Chart comprehension data:
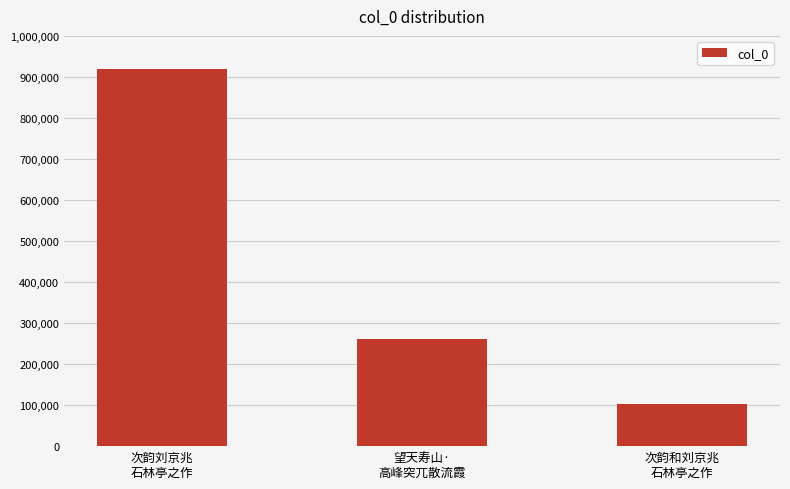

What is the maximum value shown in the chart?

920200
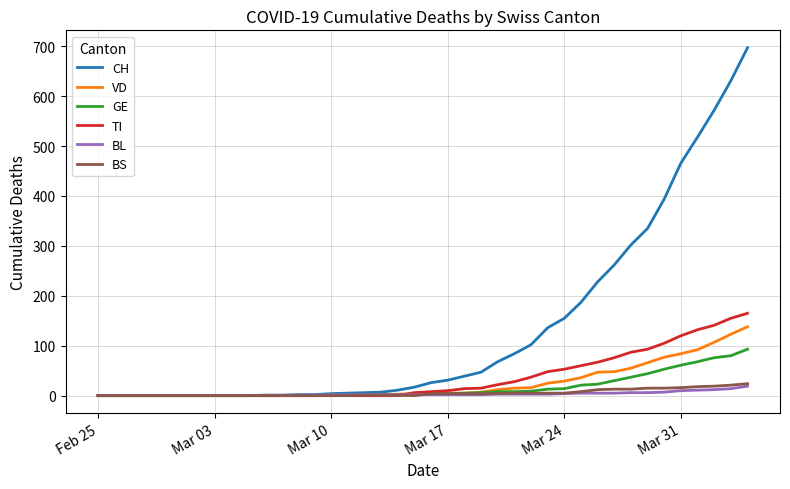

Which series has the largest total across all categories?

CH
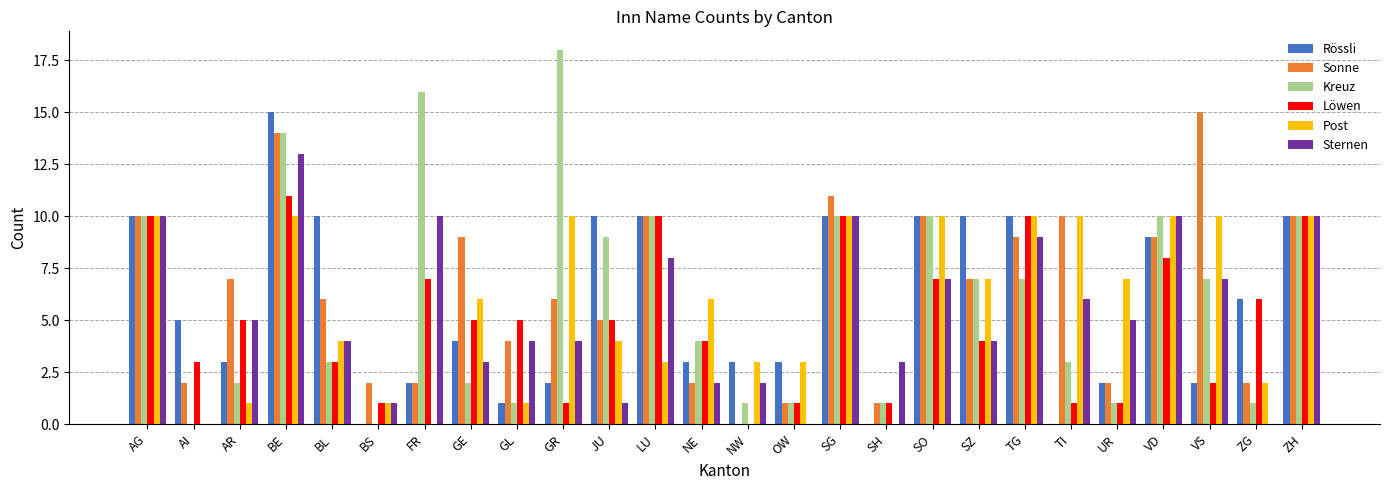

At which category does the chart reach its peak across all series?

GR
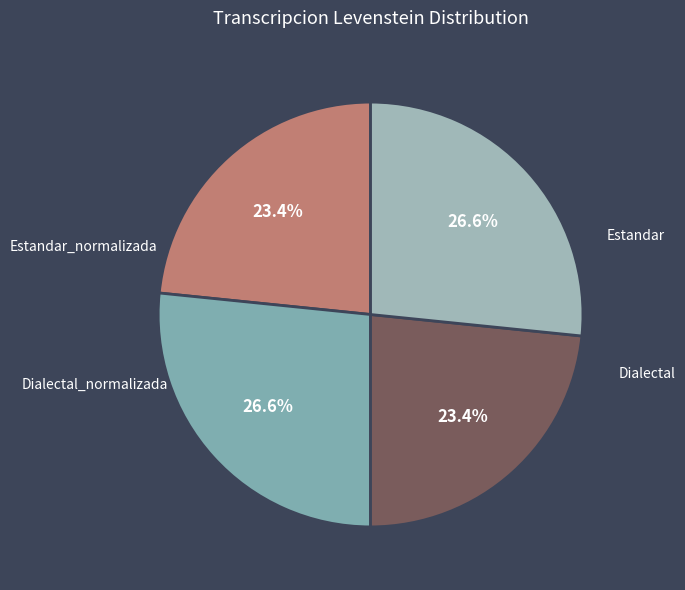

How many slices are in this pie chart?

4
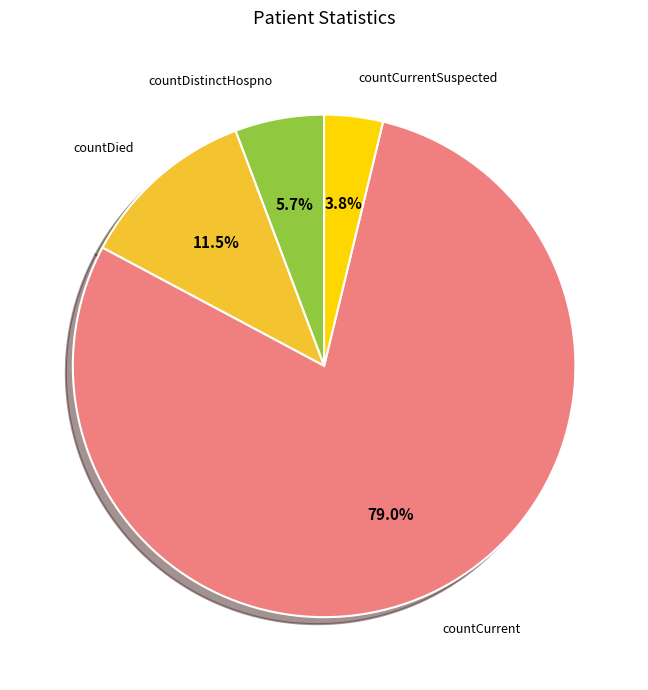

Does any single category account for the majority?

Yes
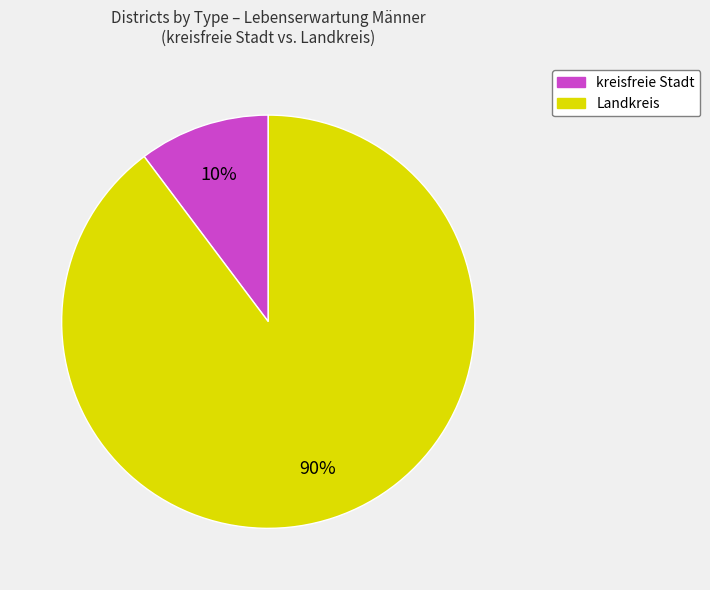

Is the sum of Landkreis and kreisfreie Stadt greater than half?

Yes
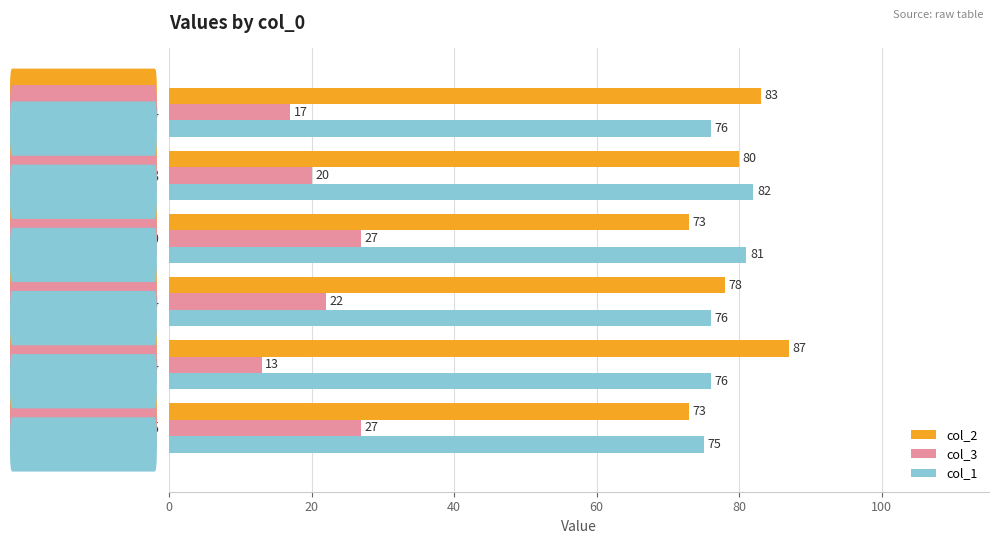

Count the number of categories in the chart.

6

§ What you should do
Update the part of the items that opens with the line containing "At which category" and runs through the end of the items by replacing "pie chart" with "donut chart" and leaving everything else unchanged. Return only those lines, without the pictures.

§ Answer below
At which category does the chart reach its peak across all series?

GR

How many slices are in this donut chart?

4

Does any single category account for the majority?

Yes

Is the sum of Landkreis and kreisfreie Stadt greater than half?

Yes

Count the number of categories in the chart.

6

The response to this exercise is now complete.